------ The input

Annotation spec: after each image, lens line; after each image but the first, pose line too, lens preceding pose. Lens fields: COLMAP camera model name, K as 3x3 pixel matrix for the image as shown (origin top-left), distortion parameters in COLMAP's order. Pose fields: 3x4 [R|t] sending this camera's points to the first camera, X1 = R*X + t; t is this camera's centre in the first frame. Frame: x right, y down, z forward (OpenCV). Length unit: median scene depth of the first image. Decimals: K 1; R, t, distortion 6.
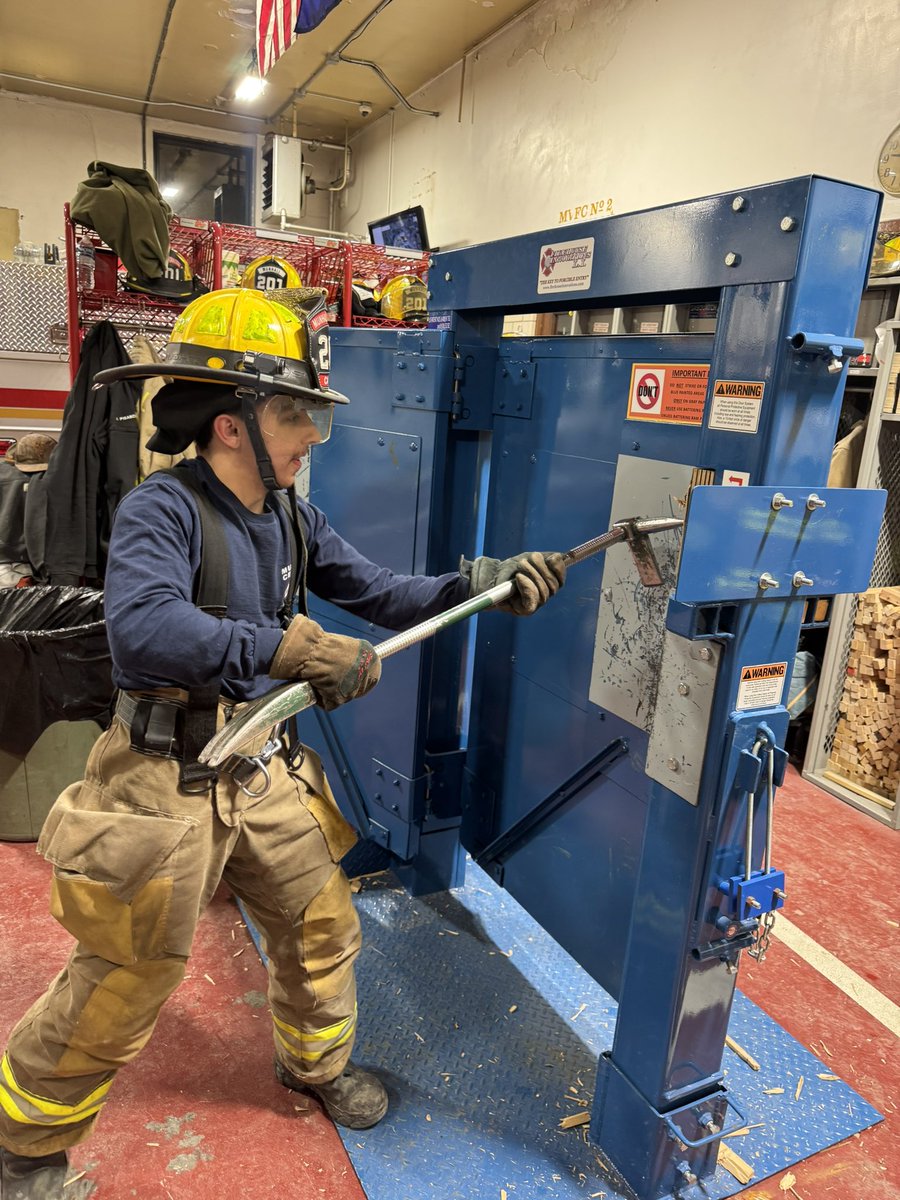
lens RADIAL K [[891.2, 0, 451.2], [0, 891.2, 660.2], [0, 0, 1]] dist [0.001523, -0.000295]
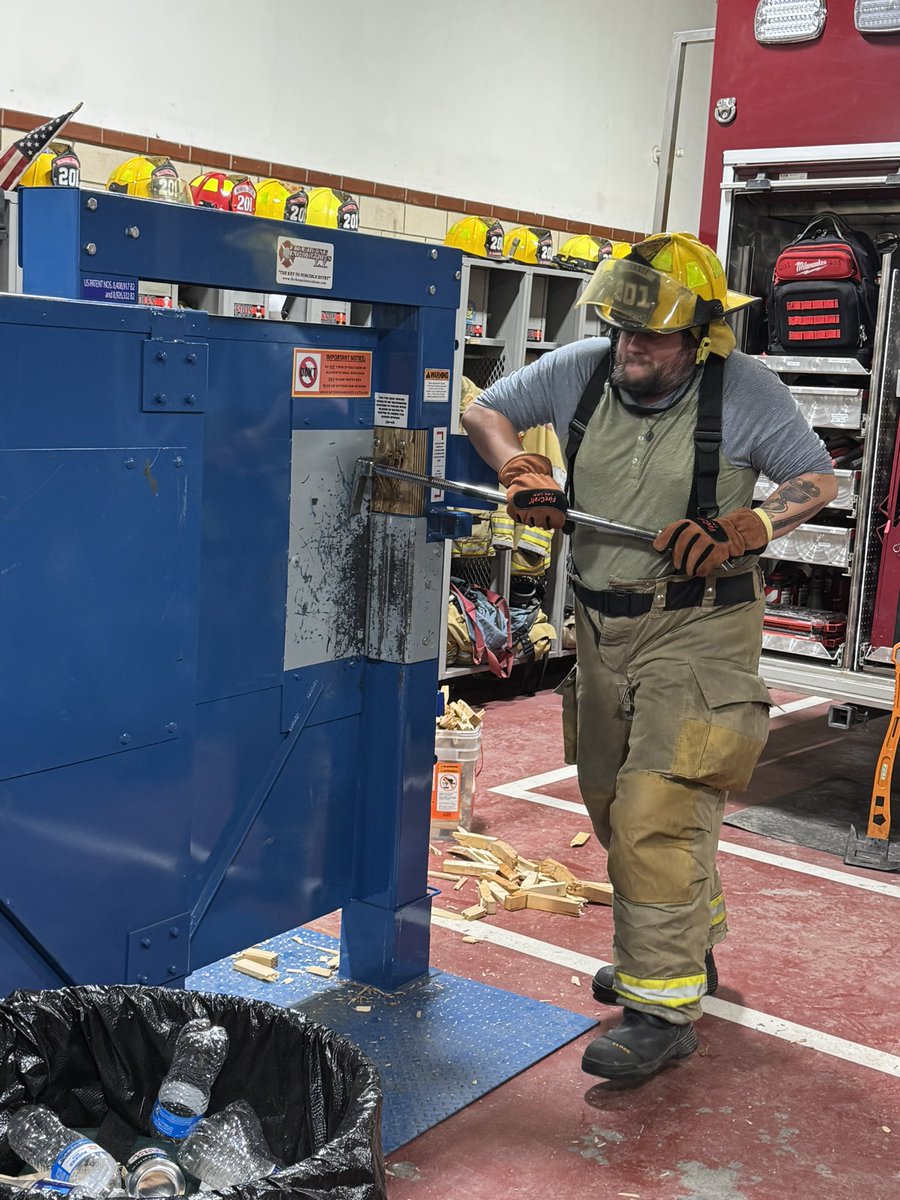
lens RADIAL K [[1586.6, 0, 450.0], [0, 1586.6, 600.0], [0, 0, 1]] dist [0.016026, -0.053787]
pose [[-0.467477, -0.226833, 0.854408, -1.615831], [0.172983, 0.924361, 0.340050, -0.677374], [-0.866915, 0.306763, -0.392879, 1.698806]]
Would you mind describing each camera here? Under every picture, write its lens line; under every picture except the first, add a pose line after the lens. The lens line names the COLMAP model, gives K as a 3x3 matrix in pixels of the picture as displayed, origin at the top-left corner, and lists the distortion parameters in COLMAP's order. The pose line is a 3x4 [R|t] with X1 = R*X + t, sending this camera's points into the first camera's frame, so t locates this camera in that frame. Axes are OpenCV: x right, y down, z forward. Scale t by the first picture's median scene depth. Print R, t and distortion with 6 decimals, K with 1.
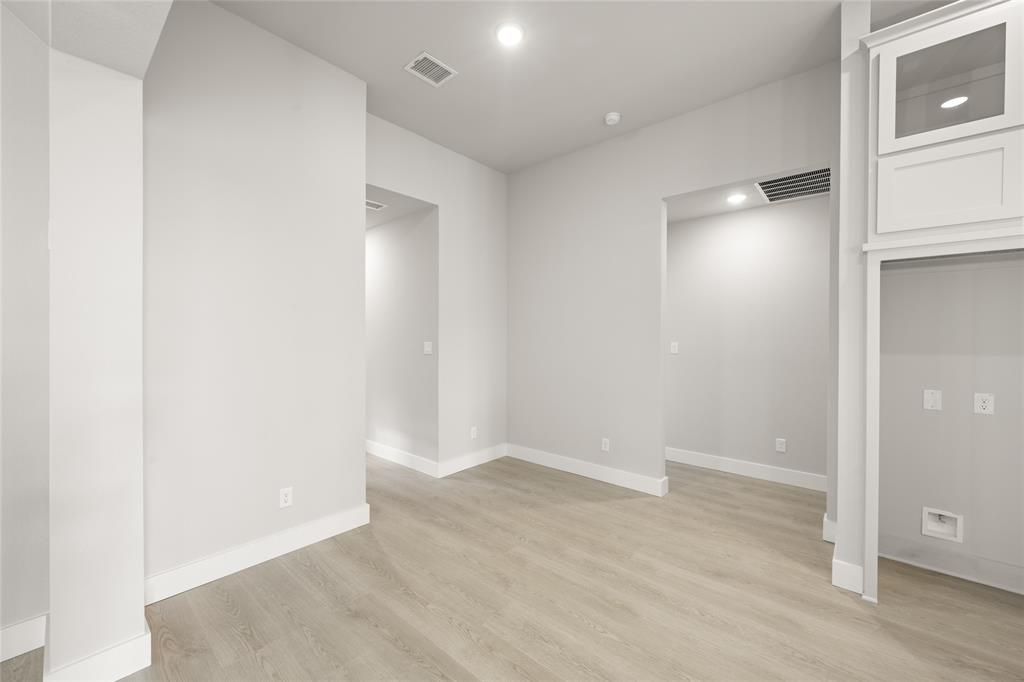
lens RADIAL K [[401.8, 0, 512.0], [0, 401.8, 341.0], [0, 0, 1]] dist [0.002134, 0.000142]
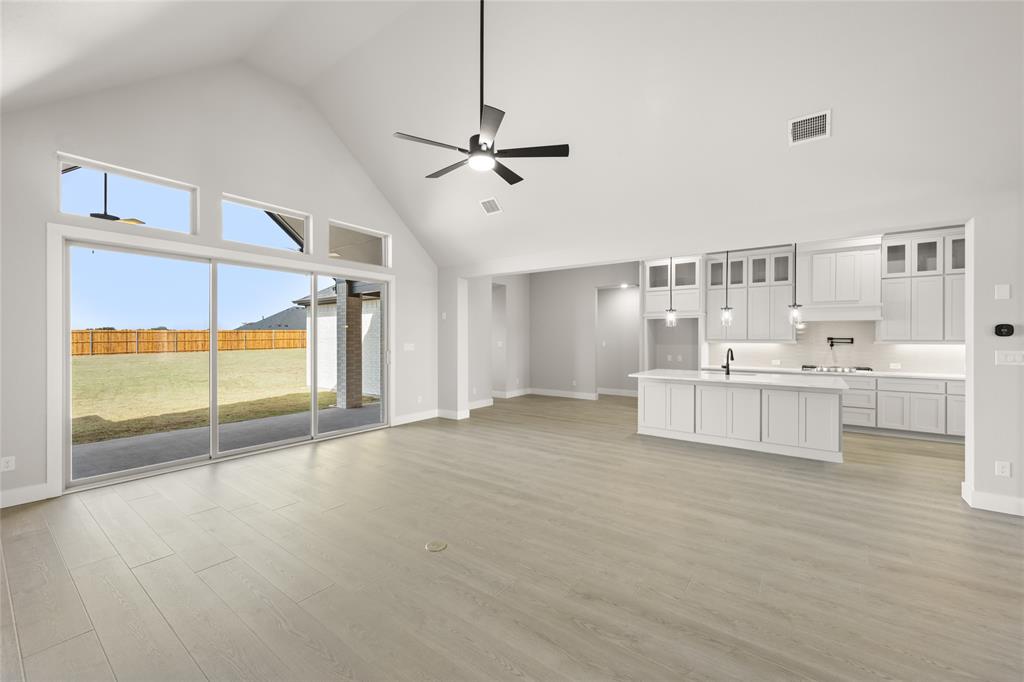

------------

▸ **Exercise goal**: Find the line that contains "Would you mind". Reproduce it and every later line of the records exactly, minus the pictures.

▸ **Result**:
Would you mind describing each camera here? Under every picture, write its lens line; under every picture except the first, add a pose line after the lens. The lens line names the COLMAP model, gives K as a 3x3 matrix in pixels of the picture as displayed, origin at the top-left corner, and lists the distortion parameters in COLMAP's order. The pose line is a 3x4 [R|t] with X1 = R*X + t, sending this camera's points into the first camera's frame, so t locates this camera in that frame. Axes are OpenCV: x right, y down, z forward. Scale t by the first picture's median scene depth. Print R, t and distortion with 6 decimals, K with 1.
lens RADIAL K [[401.8, 0, 512.0], [0, 401.8, 341.0], [0, 0, 1]] dist [0.002134, 0.000142]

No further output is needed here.